A total of 216 patients who had undergone chemoradiotherapy were randomly assigned to receive osimertinib (143 patients) or placebo (73 patients). Osimertinib resulted in a significant progression-free survival benefit as compared with placebo: the median progression-free survival was 39.1 months with osimertinib versus 5.6 months with placebo, with a hazard ratio for disease progression or death of 0.16 (95% confidence interval [CI], 0.10 to 0.24; P<0.001). The percentage of patients who were alive and progression free at 12 months was 74% (95% CI, 65 to 80) with osimertinib and 22% (95% CI, 13 to 32) with placebo.

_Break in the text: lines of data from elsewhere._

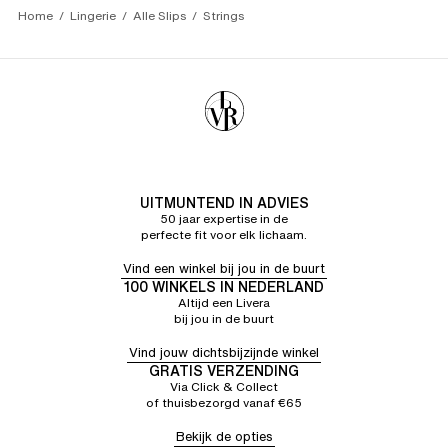
Home
Lingerie
Alle Slips
Strings
UITMUNTEND IN ADVIES
50 jaar expertise in de
perfecte fit voor elk lichaam.
Vind een winkel bij jou in de buurt
100 WINKELS IN NEDERLAND
Altijd een Livera
bij jou in de buurt
Vind jouw dichtsbijzijnde winkel
GRATIS VERZENDING
Via Click & Collect
of thuisbezorgd vanaf €65
Bekijk de opties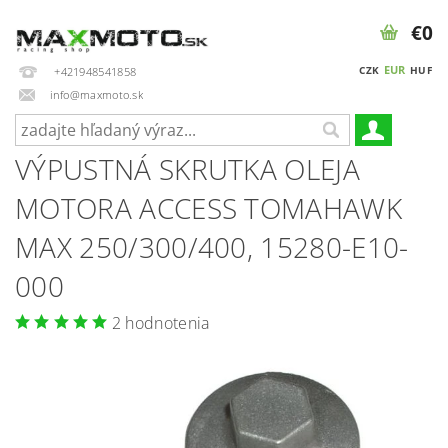
€0
EUR
CZK
HUF
+421948541858
info@maxmoto.sk
VÝPUSTNÁ SKRUTKA OLEJA
MOTORA ACCESS TOMAHAWK
MAX 250/300/400, 15280-E10-
000
2 hodnotenia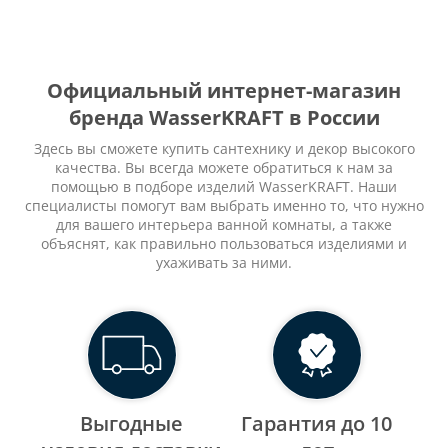
Официальный интернет-магазин
бренда WasserKRAFT в России
Здесь вы сможете купить сантехнику и декор высокого
качества. Вы всегда можете обратиться к нам за
помощью в подборе изделий WasserKRAFT. Наши
специалисты помогут вам выбрать именно то, что нужно
для вашего интерьера ванной комнаты, а также
объяснят, как правильно пользоваться изделиями и
ухаживать за ними.
Выгодные
Гарантия до 10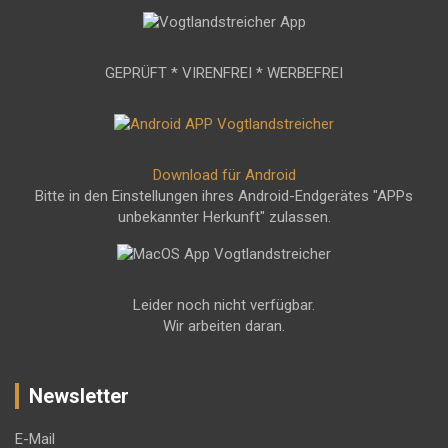
GEPRÜFT * VIRENFREI * WERBEFREI
Download für Android
Bitte in den Einstellungen ihres Android-Endgerätes "APPs
unbekannter Herkunft" zulassen.
Leider noch nicht verfügbar.
Wir arbeiten daran.
Newsletter
E-Mail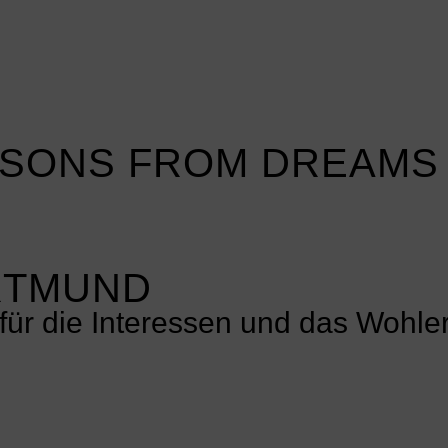
SSONS FROM DREAMS
RTMUND
h für die Interessen und das Wohl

Interim overall survival data (maturity, 20%) showed 36-month overall survival among 84% of patients with osimertinib (95% CI, 75 to 89) and 74% with placebo (95% CI, 57 to 85), with a hazard ratio for death of 0.81 (95% CI, 0.42 to 1.56; P = 0.53). The incidence of adverse events of grade 3 or higher was 35% in the osimertinib group and 12% in the placebo group; radiation pneumonitis (majority grade, 1 to 2) was reported in 48% and 38%, respectively. No new safety concerns emerged.

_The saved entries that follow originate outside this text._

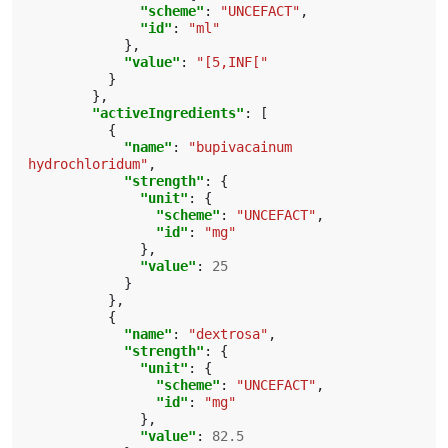
"scheme"
:
"UNCEFACT"
,
"id"
:
"ml"
},
"value"
:
"[5,INF["
}
},
"activeIngredients"
:
[
{
"name"
:
"bupivacainum 
hydrochloridum"
,
"strength"
:
{
"unit"
:
{
"scheme"
:
"UNCEFACT"
,
"id"
:
"mg"
},
"value"
:
25
}
},
{
"name"
:
"dextrosa"
,
"strength"
:
{
"unit"
:
{
"scheme"
:
"UNCEFACT"
,
"id"
:
"mg"
},
"value"
:
82.5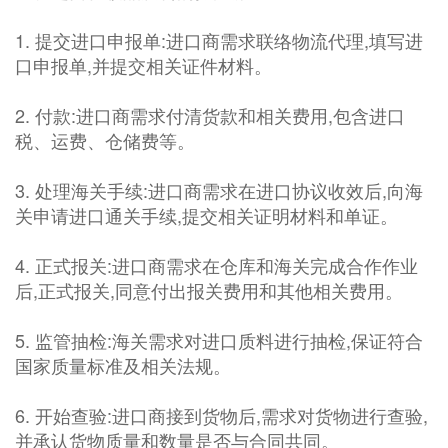
1. 提交进口申报单:进口商需求联络物流代理,填写进
口申报单,并提交相关证件材料。
2. 付款:进口商需求付清货款和相关费用,包含进口
税、运费、仓储费等。
3. 处理海关手续:进口商需求在进口协议收效后,向海
关申请进口通关手续,提交相关证明材料和单证。
4. 正式报关:进口商需求在仓库和海关完成合作作业
后,正式报关,同意付出报关费用和其他相关费用。
5. 监管抽检:海关需求对进口质料进行抽检,保证符合
国家质量标准及相关法规。
6. 开始查验:进口商接到货物后,需求对货物进行查验,
并承认货物质量和数量是否与合同共同。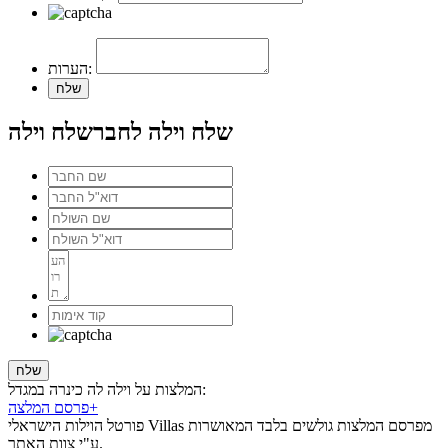
הערות:
שלח וילה לחבר
שלח וילה
המלצות על וילה לה כינרה במגדל:
+
פרסם המלצה
פורטל הוילות הישראלי Villas מפרסם המלצות גולשים בלבד המאושרות
ע"י צוות האתר.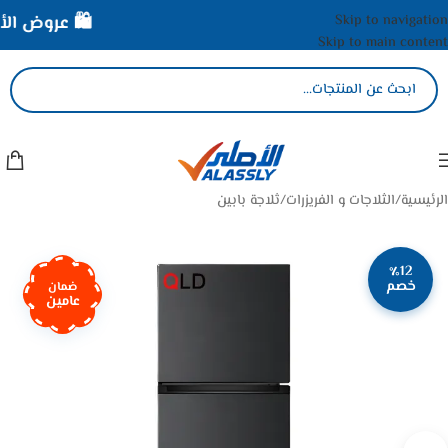
Skip to navigation
🛍️ عروض الأصل
Skip to main content
الرئيسية
/
الثلاجات و الفريزرات
/
ثلاجة بابين
٪12
خصم
ضمان
عامين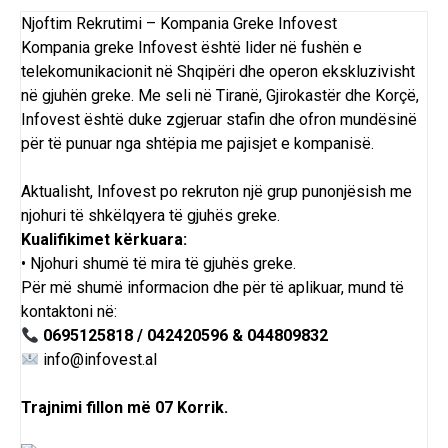
Njoftim Rekrutimi – Kompania Greke Infovest
Kompania greke Infovest është lider në fushën e
telekomunikacionit në Shqipëri dhe operon ekskluzivisht
në gjuhën greke. Me seli në Tiranë, Gjirokastër dhe Korçë,
Infovest është duke zgjeruar stafin dhe ofron mundësinë
për të punuar nga shtëpia me pajisjet e kompanisë.
Aktualisht, Infovest po rekruton një grup punonjësish me
njohuri të shkëlqyera të gjuhës greke.
Kualifikimet kërkuara:
• Njohuri shumë të mira të gjuhës greke.
Për më shumë informacion dhe për të aplikuar, mund të
kontaktoni në:
0695125818 / 042420596 & 044809832
info@infovest.al
Trajnimi fillon më 07 Korrik.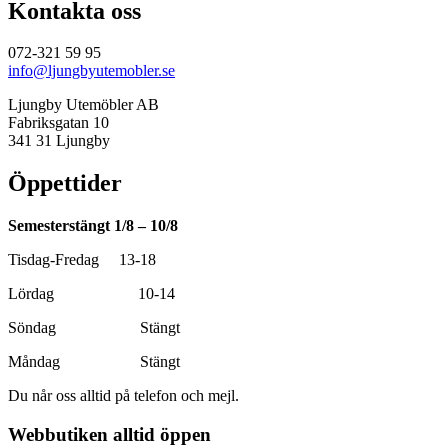
Kontakta oss
072-321 59 95
info@ljungbyutemobler.se
Ljungby Utemöbler AB
Fabriksgatan 10
341 31 Ljungby
Öppettider
Semesterstängt 1/8 – 10/8
Tisdag-Fredag 13-18
Lördag 10-14
Söndag Stängt
Måndag Stängt
Du når oss alltid på telefon och mejl.
Webbutiken alltid öppen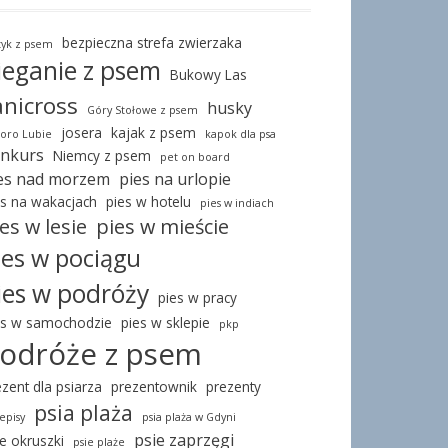
bezpieczna strefa zwierzaka
tyk z psem
ieganie z psem
Bukowy Las
anicross
husky
Góry Stołowe z psem
josera
kajak z psem
ioro Lubie
kapok dla psa
nkurs
Niemcy z psem
pet on board
es nad morzem
pies na urlopie
es na wakacjach
pies w hotelu
pies w indiach
es w lesie
pies w mieście
ies w pociągu
ies w podróży
pies w pracy
es w samochodzie
pies w sklepie
pkp
odróże z psem
ezent dla psiarza
prezentownik
prezenty
psia plaża
episy
psia plaża w Gdyni
psie zaprzęgi
ie okruszki
psie plaże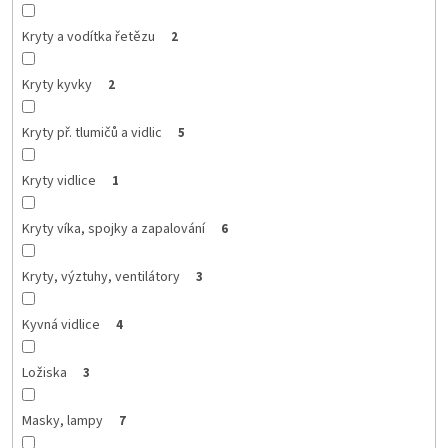
Kryty a vodítka řetězu
2
Kryty kyvky
2
Kryty př. tlumičů a vidlic
5
Kryty vidlice
1
Kryty víka, spojky a zapalování
6
Kryty, výztuhy, ventilátory
3
Kyvná vidlice
4
Ložiska
3
Masky, lampy
7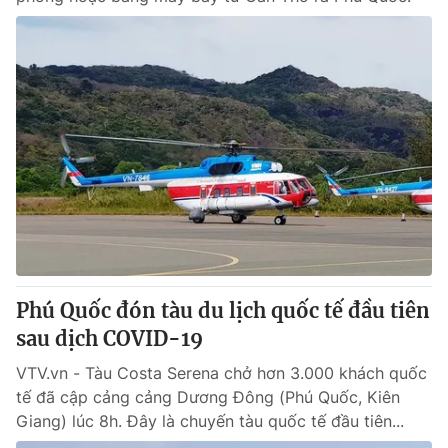
Phú Quốc đón tàu du lịch quốc tế đầu tiên
sau dịch COVID-19
VTV.vn - Tàu Costa Serena chở hơn 3.000 khách quốc
tế đã cập cảng cảng Dương Đông (Phú Quốc, Kiên
Giang) lúc 8h. Đây là chuyến tàu quốc tế đầu tiên...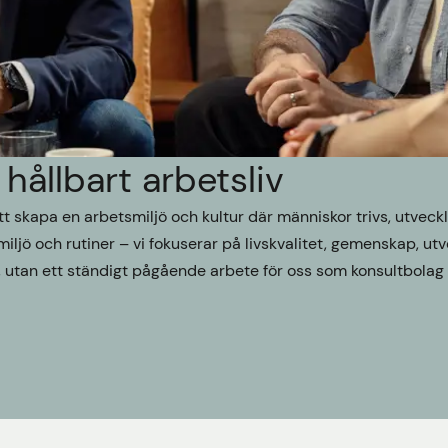
hållbart arbetsliv
 att skapa en arbetsmiljö och kultur där människor trivs, utveck
iljö och rutiner – vi fokuserar på livskvalitet, gemenskap, utv
, utan ett ständigt pågående arbete för oss som konsultbolag i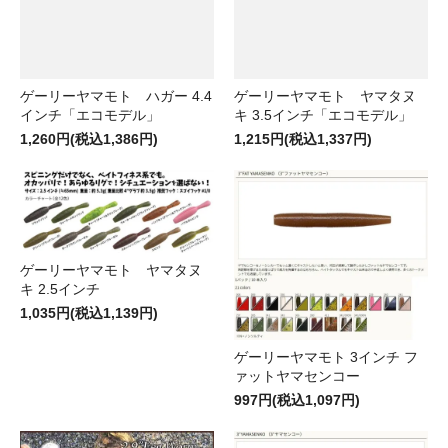
ゲーリーヤマモト ハガー 4.4
ゲーリーヤマモト ヤマタヌ
インチ「エコモデル」
キ 3.5インチ「エコモデル」
1,260円(税込1,386円)
1,215円(税込1,337円)
ゲーリーヤマモト ヤマタヌ
キ 2.5インチ
1,035円(税込1,139円)
ゲーリーヤマモト 3インチ フ
ァットヤマセンコー
997円(税込1,097円)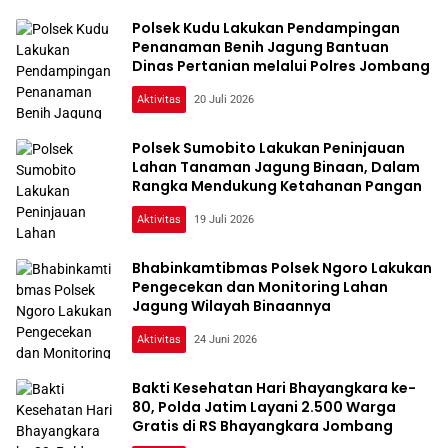
Polsek Kudu Lakukan Pendampingan
Penanaman Benih Jagung Bantuan
Dinas Pertanian melalui Polres Jombang
Aktivitas
20 Juli 2026
Polsek Sumobito Lakukan Peninjauan
Lahan Tanaman Jagung Binaan, Dalam
Rangka Mendukung Ketahanan Pangan
Aktivitas
19 Juli 2026
Bhabinkamtibmas Polsek Ngoro Lakukan
Pengecekan dan Monitoring Lahan
Jagung Wilayah Binaannya
Aktivitas
24 Juni 2026
Bakti Kesehatan Hari Bhayangkara ke-
80, Polda Jatim Layani 2.500 Warga
Gratis di RS Bhayangkara Jombang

共有216名接受过放化疗的患者被随机分配接受奥希替尼(143名患者)或安慰剂(73名患者)治疗。与安慰剂相比,奥希替尼带来了显著的无进展生存获益:奥希替尼的中位无进展生存期为39.1个月,而安慰剂为5.6个月,疾病进展或死亡的风险比为0.16(95%置信区间[CI],0.10至0.24;P<0.001)。奥希替尼组患者在12个月时存活且无进展的患者百分比为74%(95%CI,65-80),安慰剂组患者在12个月时存活且无进展的百分比为22%(95%CI,13-32)。中位总生存期数据(成熟度,20%)显示,84%的奥希替尼患者(95%置信区间,75至89)和74%的安慰剂患者(95%可信区间,57至85)的总生存期为36个月,死亡风险比为0.81(95%置信度,0.42至1.56;P=0.53)。奥希替尼组3级或以上不良事件的发生率为35%,安慰剂组为12%;放射性肺炎(多数分级为1至2级)的报告率分别为48%和38%。没有出现新的安全问题。
Treatment with osimertinib resulted in significantly longer progression-free survival than placebo in patients with unresectable stage III EGFR-mutated NSCLC. (Funded by AstraZeneca; LAURA ClinicalTrials.gov number, NCT03521154.)
在不可切除的III期EGFR突变NSCLC患者中,使用奥希替尼治疗的患者的无进展生存期明显长于使用安慰剂的患者。(由阿斯利康资助;LAURA研究,ClinicalTrials.gov编号,NCT03521154。)